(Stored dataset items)
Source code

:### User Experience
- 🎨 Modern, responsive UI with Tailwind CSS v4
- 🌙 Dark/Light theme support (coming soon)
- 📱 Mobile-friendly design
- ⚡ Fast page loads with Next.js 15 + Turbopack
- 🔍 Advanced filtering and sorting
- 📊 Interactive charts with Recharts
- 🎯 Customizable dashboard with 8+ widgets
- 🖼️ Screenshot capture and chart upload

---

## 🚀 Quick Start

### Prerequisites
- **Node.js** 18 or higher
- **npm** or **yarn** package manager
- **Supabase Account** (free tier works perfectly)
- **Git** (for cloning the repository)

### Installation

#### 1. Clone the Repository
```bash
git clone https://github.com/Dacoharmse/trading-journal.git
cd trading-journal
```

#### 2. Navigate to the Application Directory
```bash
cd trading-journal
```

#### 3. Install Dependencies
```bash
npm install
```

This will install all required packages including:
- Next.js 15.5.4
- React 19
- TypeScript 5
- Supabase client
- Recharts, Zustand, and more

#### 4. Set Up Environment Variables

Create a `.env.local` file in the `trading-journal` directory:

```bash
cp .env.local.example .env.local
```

INSTRUCTIONS TO FOLLOW:
Reproduce exactly the line bearing "#### 3. Install Dependencies" and all the lines that come after it in the records above; add nothing.

WORKED SOLUTION:
#### 3. Install Dependencies
```bash
npm install
```

This will install all required packages including:
- Next.js 15.5.4
- React 19
- TypeScript 5
- Supabase client
- Recharts, Zustand, and more

#### 4. Set Up Environment Variables

Create a `.env.local` file in the `trading-journal` directory:

```bash
cp .env.local.example .env.local
```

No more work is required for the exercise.